L’inflazione si mangia i salari

L’inflazione vola: in marzo l’indice dei prezzi al consumo ha registrato una variazione congiunturale dello 0,5% e una tendenziale del 3,3%, l’incremento più alto dal settembre del ’96. Di più, sempre ieri l’Istat ha diffuso i dati sui prezzi alla produzione: in febbraio l’aumento mensile è stato dello 0,7%, mentre su base annuale la crescita è del 5,7%. Un brutto segnale: se non interverranno brusche cadute dei prezzi, nei prossimi mesi gli aumenti alla produzione sono destinati a scaricarsi sui prezzi al consumo e quindi sul potere d’acquisto di pensioni e salari che, come ha affermato ieri Giorgio Napolitano a Firenze, hanno già «un livello inadeguato, in particolare nell’industria».

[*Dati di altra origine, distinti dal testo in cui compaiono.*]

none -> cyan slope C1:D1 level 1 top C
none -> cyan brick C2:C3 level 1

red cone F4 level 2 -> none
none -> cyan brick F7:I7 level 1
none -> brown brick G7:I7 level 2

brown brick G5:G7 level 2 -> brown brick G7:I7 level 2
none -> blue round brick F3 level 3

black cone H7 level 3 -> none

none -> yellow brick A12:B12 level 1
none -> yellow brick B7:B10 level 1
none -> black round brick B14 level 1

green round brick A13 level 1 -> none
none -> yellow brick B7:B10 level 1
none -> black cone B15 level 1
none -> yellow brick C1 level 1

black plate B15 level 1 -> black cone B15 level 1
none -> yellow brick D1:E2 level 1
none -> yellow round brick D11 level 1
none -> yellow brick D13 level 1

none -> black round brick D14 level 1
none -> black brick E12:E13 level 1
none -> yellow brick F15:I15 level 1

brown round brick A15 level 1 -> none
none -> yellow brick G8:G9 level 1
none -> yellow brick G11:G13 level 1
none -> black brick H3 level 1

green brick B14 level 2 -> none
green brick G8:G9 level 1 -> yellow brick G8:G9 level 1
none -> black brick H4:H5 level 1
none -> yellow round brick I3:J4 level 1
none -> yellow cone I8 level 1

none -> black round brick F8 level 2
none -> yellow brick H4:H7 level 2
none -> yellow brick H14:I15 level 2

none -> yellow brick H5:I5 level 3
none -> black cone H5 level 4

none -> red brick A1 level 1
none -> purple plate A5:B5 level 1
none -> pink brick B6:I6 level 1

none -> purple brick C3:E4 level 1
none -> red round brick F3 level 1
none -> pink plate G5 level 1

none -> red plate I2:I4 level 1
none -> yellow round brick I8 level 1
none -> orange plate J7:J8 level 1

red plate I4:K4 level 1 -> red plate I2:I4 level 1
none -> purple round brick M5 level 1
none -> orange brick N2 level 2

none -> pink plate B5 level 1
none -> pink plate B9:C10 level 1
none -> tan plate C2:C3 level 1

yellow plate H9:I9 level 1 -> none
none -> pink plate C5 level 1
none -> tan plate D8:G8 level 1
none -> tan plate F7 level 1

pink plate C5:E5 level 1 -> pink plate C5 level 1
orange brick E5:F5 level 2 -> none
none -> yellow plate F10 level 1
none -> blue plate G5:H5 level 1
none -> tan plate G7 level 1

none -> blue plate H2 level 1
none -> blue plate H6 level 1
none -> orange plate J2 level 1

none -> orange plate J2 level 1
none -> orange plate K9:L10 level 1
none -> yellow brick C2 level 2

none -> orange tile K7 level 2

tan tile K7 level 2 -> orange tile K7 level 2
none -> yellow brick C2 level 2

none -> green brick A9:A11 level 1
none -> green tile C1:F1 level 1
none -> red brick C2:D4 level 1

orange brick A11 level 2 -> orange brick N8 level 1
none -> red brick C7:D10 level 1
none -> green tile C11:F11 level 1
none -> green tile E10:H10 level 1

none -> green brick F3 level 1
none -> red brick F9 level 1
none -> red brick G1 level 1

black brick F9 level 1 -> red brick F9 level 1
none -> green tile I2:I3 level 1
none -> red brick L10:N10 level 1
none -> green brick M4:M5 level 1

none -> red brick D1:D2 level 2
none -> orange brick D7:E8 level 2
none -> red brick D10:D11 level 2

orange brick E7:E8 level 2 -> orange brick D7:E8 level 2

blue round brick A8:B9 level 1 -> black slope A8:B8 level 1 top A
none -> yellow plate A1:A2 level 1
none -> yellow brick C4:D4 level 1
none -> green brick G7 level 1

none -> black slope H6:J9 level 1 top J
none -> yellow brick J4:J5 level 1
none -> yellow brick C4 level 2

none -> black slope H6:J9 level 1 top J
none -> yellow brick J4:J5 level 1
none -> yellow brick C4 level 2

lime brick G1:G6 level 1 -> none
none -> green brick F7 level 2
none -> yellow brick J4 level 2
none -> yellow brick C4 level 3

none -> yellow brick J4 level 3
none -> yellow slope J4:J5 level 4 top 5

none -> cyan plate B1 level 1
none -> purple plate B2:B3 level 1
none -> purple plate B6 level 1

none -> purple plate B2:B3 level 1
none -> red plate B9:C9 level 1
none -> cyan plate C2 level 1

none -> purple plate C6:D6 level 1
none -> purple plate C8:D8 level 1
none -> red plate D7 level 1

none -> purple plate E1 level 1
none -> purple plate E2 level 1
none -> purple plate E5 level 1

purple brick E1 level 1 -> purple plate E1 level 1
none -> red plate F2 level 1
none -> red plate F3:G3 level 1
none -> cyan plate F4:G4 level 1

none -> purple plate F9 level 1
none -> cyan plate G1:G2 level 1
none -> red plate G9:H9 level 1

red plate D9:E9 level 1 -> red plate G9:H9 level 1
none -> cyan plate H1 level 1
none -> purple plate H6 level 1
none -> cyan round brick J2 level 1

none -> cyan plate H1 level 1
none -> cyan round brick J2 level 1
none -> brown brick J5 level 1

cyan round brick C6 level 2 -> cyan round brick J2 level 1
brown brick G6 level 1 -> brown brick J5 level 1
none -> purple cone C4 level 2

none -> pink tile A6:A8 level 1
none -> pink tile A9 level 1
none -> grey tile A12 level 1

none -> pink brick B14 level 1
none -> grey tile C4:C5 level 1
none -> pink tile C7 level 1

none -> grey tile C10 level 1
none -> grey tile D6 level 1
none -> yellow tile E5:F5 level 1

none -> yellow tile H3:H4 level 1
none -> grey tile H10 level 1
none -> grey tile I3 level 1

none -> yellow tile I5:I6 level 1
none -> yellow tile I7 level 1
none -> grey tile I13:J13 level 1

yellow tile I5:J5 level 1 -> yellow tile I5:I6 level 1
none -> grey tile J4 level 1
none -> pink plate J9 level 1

Ma l’Italia non è sola. Secondo Eurostat, i prezzi al consumo sono in crescita in tutta Europa: +3,5%, con una punta del 4,6% in Spagna. Purtroppo «mal comune» in questo caso non è «mezzo gaudio»: all’aumento più contenuto che caratterizza i prezzi italiani corrisponde un tasso di crescita inferiore e quindi minori pressioni a causa di una domanda sempre più fragile che coinvolge milioni di consumatori. Ancora una volta la spinta ai prezzi ha cause esogene. L’inflazione, infatti, origina dagli aumenti internazionali delle materie prime: da quelle agricole (grano e riso hanno toccato in questi giorni i massimi storici) alle energetiche. Il problema ulteriore è che lungo la filiera alimentare, dalla materia prima al prodotto finito, i prezzi registrano aumenti spesso ingiustificati. Un solo esempio: quello del pane e della pasta, dove la materia prima incide solo per il 10% del prodotto finale il cui prezzo potrebbe facilmente essere contenuto se industria e distribuzione non calcassero la mano.
Gli aumenti più consistenti coinvolgono prodotti di base, necessari alla vita di tutti i giorni. E questo comporta una ulteriore erosione del potere d’acquisto di milioni di famiglie. Qualche esempio: la carne è aumentata su base annua del +4%, gli ortaggi del 4,8%, la frutta del 5,8% e addirittura del 17% la pasta. Per il pane, l’aumento è del 12,3% sempre e per il latte, dove fare il prezzo sono due grandi multinazionali italiane, del 10,5%. Per quanto riguarda il capitolo energia complessivamente segna un +9,8% tendenziale. In particolare, il gasolio segna un +4,8% in un solo mese, mentre rispetto al marzo 2007 l’aumento è del 20,2%. La benzina è aumentata in 12 mesi del 13,2% e il Gpl del 21%.
Appena un anno fa la dinamica dei prezzi al consumo registrava un incremento dell’1,7%, circa la metà del valore registrato a marzo di quest’anno. L’accelerazione è stata particolarmente forte nell’ultimo semestre: da ottobre, infatti, la variazione dei prezzi al consumo è superiore su base annua al 4,2%, mentre nell’ultimo trimestre, secondo l’Isae, il trend destagionalizzato è al 4,4%. E, purtroppo, non è finita. Da oggi, infatti, entrano in vigore gli aumenti delle tariffe del gas e elettricità i cui effetti (statistici) saranno registrati in aprile, ma è già stato calcolato che comporteranno una maggiore spesa di una cinquantina di euro su base annua a famiglia. E, a proposito di inflazione e riduzione del potere d’acquisto, Altroconsumo, una delle maggiori associazioni dei consumatori, ha calcolato che sulla base del tasso di inflazione calcolato dall’Istat, una famiglia media in appena 12 mesi, per poter conservare lo stesso livello di consumi del marzo 2007 deve spendere 975 euro in più.
Le reazioni delle forze politiche e sociali ai dati Istat sono caratterizzate da una forte preoccupazione. Per la Confesercenti aumentano i rischi per la crescita; per la Cgil (Maulucci) sono i lavoratori a subire il danno più grave; per la Cisl (Baratta) siamo a una emergenza nazionale. Berlusconi, invece, attacca Prodi: tutta colpa della sua politica. Di parere opposto il Centro studi Confindustria che (in un commentato dal titolo: «l’inflazione non c’è») sottolinea che l’aumento dei prezzi non sono solo un fenomeno italiano e che la causa è in soli due settori: l’alimentare e l’energetico. Insomma, Prodi non c’entra.